Since the inception of the African and African-American Studies Minor in 2008, six students have completed the minor.  Two additional students who have declared the AAAS Minor are scheduled to graduate in Spring 2015 and Spring 2016.   The minors who have graduated to date have completed majors in Business (1), Economics (1), Ethics History and Public Policy (1), History (1), International Relations (1 additional major), Policy Management (1), Political Science (1).  During their tenure at CMU, two AAAS Minors, Rotimi Abimbola and Godwina Titus, had inspiring summer study abroad experiences to the African continent. Timi spent two summers in two different countries in Africa.  In 2008, Timi conducted a self-designed internship in Ghana; in 2009, she worked with CMU’s own TechBridge World in Tanzania.  In 2012 and 2009, Godwina Titus and Behest Heidary respectively won The John Hope Franklin Award for Distinguished Academic Achievement in African and African-American History given by the History Department.  Behest matriculated to law school.  AAAS minors are making promising careers in public history (Dionti Davis), undergraduate admissions (Godwina Titus), management consulting (Rotimi Abimbola), global marketing (Brianna Agyemang), and corporate law (Behest Heidary).  Jessica Wallach, one of the two Minors who will graduate in Spring 2016 has declared the first self-defined African Studies major.  Jessica is also writing an honors’ thesis on agriculture and women in West and East Africa.

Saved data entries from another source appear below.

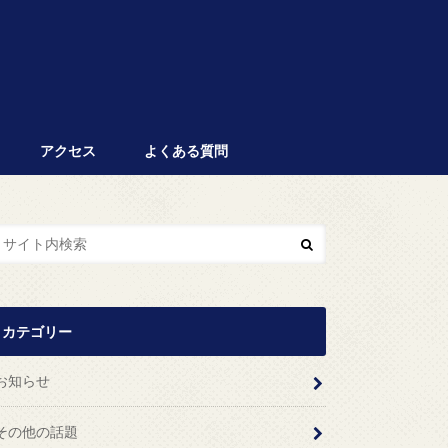
アクセス
よくある質問
カテゴリー
お知らせ
その他の話題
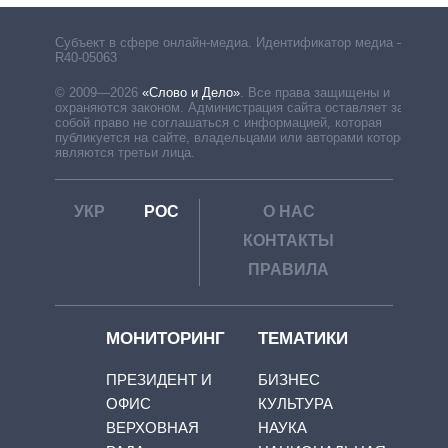
Субъект в сфере онлайн-медиа. Идентификатор медиа –
R40-05063
© 2009—2026
«Слово и Дело»
.
Все права защищены и
охраняются законом. Администрация сайта оставляет за
собой право не соглашаться с информацией, которая
публикуется на сайте, владельцами или авторами которой
являются третьи лица.
УКР
РОС
О НАС
КОНТАКТЫ
ПРАВИЛА
МОНИТОРИНГ
ТЕМАТИКИ
ПРЕЗИДЕНТ И
БИЗНЕС
ОФИС
КУЛЬТУРА
ВЕРХОВНАЯ
НАУКА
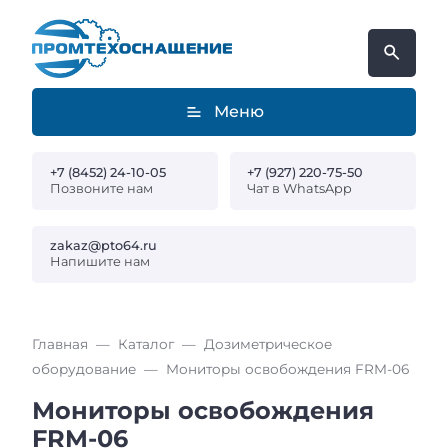
Меню
+7 (8452) 24-10-05
+7 (927) 220-75-50
Позвоните нам
Чат в WhatsApp
zakaz@pto64.ru
Напишите нам
Главная
Каталог
Дозиметрическое
оборудование
Мониторы освобождения FRM-06
Мониторы освобождения
FRM-06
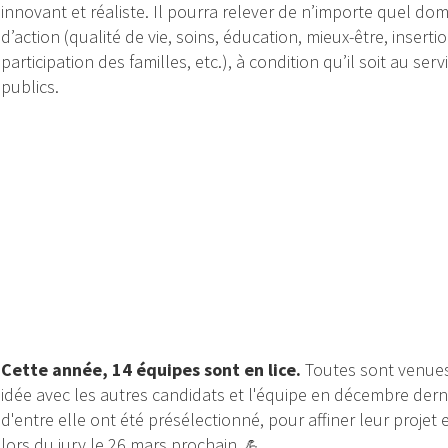
innovant et réaliste. Il pourra relever de n’importe quel do
d’action (qualité de vie, soins, éducation, mieux-être, insertio
participation des familles, etc.), à condition qu’il soit au serv
publics.
Cette année, 14 équipes sont en lice.
Toutes sont venues
idée avec les autres candidats et l'équipe en décembre derni
d'entre elle ont été présélectionné, pour affiner leur projet e
lors du jury le 26 mars prochain.
💪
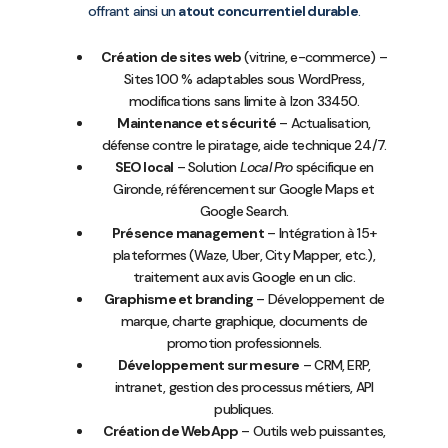
offrant ainsi un
atout concurrentiel durable
.
Création de sites web
(vitrine, e-commerce) –
Sites 100 % adaptables sous WordPress,
modifications sans limite à Izon 33450.
Maintenance et sécurité
– Actualisation,
défense contre le piratage, aide technique 24/7.
SEO local
– Solution
Local Pro
spécifique en
Gironde, référencement sur Google Maps et
Google Search.
Présence management
– Intégration à 15+
plateformes (Waze, Uber, City Mapper, etc.),
traitement aux avis Google en un clic.
Graphisme et branding
– Développement de
marque, charte graphique, documents de
promotion professionnels.
Développement sur mesure
– CRM, ERP,
intranet, gestion des processus métiers, API
publiques.
Création de WebApp
– Outils web puissantes,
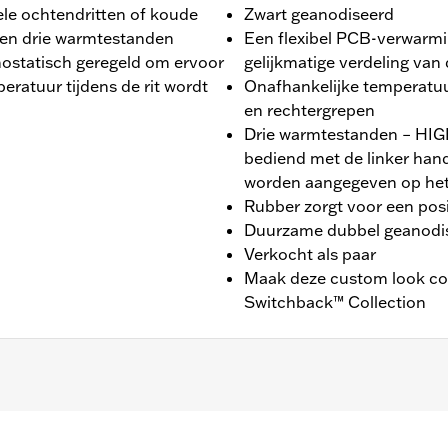
ele ochtendritten of koude
Zwart geanodiseerd
ben drie warmtestanden
Een flexibel PCB-verwarmi
ostatisch geregeld om ervoor
gelijkmatige verdeling van
eratuur tijdens de rit wordt
Onafhankelijke temperatuur
en rechtergrepen
Drie warmtestanden – H
bediend met de linker han
worden aangegeven op het 
Rubber zorgt voor een posit
Duurzame dubbel geanodis
Verkocht als paar
Maak deze custom look com
Switchback™ Collection
24-later FLHX, FLTRX, FLTRXSTSE, '25-later FLHXU, '25-la
RXL modellen. Voor de installatie op sommige '24 Street 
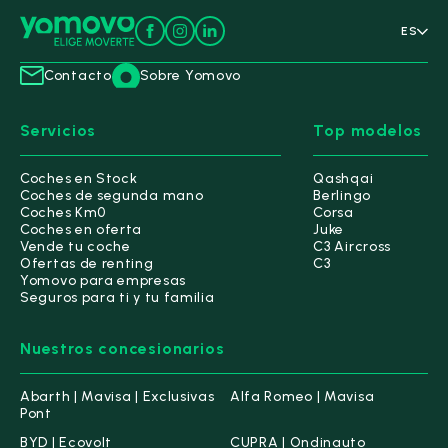
ES
Contacto
Sobre Yomovo
Servicios
Top modelos
Coches en Stock
Qashqai
Coches de segunda mano
Berlingo
Coches Km0
Corsa
Coches en oferta
Juke
Vende tu coche
C3 Aircross
Ofertas de renting
C3
Yomovo para empresas
Seguros para ti y tu familia
Nuestros concesionarios
Abarth | Mavisa | Exclusivas
Alfa Romeo | Mavisa
Pont
BYD | Ecovolt
CUPRA | Ondinauto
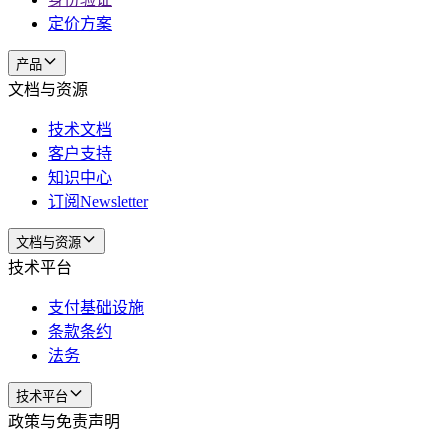
定价方案
产品
文档与资源
技术文档
客户支持
知识中心
订阅Newsletter
文档与资源
技术平台
支付基础设施
条款条约
法务
技术平台
政策与免责声明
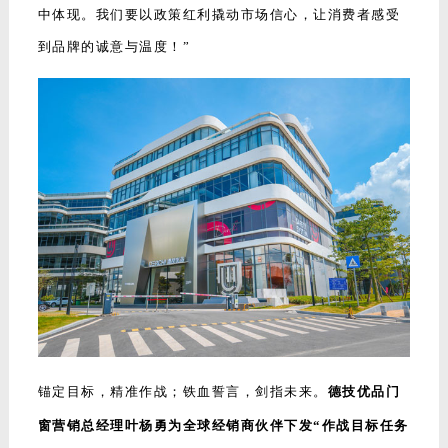
中体现。
我们要以政策红利撬动市场信心，让消费者感受
到品牌的诚意与温度！
”
锚定目标，精准作战；铁血誓言，剑指未来。
德技优品门
窗
营销总经理叶杨勇
为全球经销商伙伴下发“作战目标任务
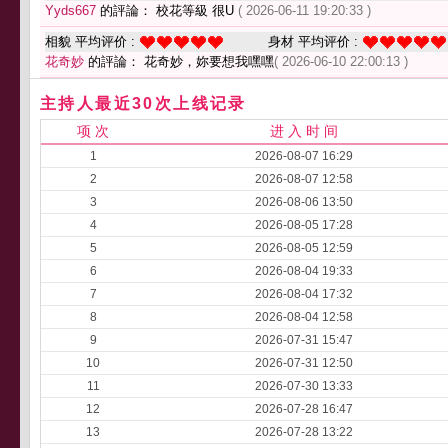
Yyds667
的評論： 校花等級 很U
( 2026-06-11 19:20:33 )
相貌 平均评价 :
身材 平均评价 :
花奇妙
的評論： 花奇妙，妳要想我嘿嘿
( 2026-06-10 22:00:13 )
主持人最近30次上线记录
项 次
进 入 时 间
1
2026-08-07 16:29
2
2026-08-07 12:58
3
2026-08-06 13:50
4
2026-08-05 17:28
5
2026-08-05 12:59
6
2026-08-04 19:33
7
2026-08-04 17:32
8
2026-08-04 12:58
9
2026-07-31 15:47
10
2026-07-31 12:50
11
2026-07-30 13:33
12
2026-07-28 16:47
13
2026-07-28 13:22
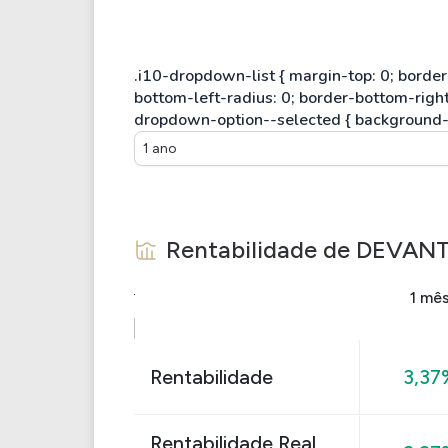
1 ano
Rentabilidade de
DEVANT 
1 mê
Rentabilidade
3,37
Rentabilidade Real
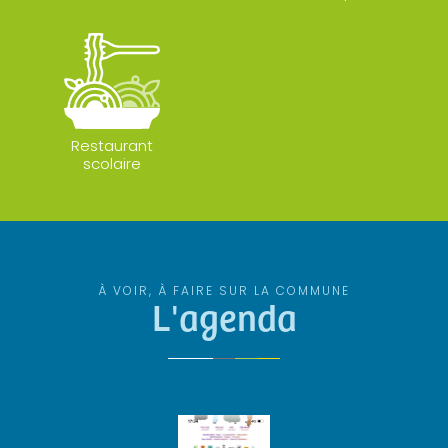
Restaurant
scolaire
À VOIR, À FAIRE SUR LA COMMUNE
L'agenda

The AAAS Minor is Carnegie Mellon’s Center for Africanamerican Urban Studies & the Economy (C.A.U.S.E.’s) undergraduate initiative.  Since 2008, CAUSE has helped to create community for undergraduates and supported undergraduate education through the AAAS Minor.  The Faculty Advisor of the AAAS Minor has served as the Faculty Advisor of SPIRIT (the African-American students’ organization), YALA (the African students’ organization), and DSO (a student organization devoted to global development).  In support of the AAAS Minor, CAUSE has provided funding for SPIRIT’s Brain Bowl (a Black history game show) and YALA mixers.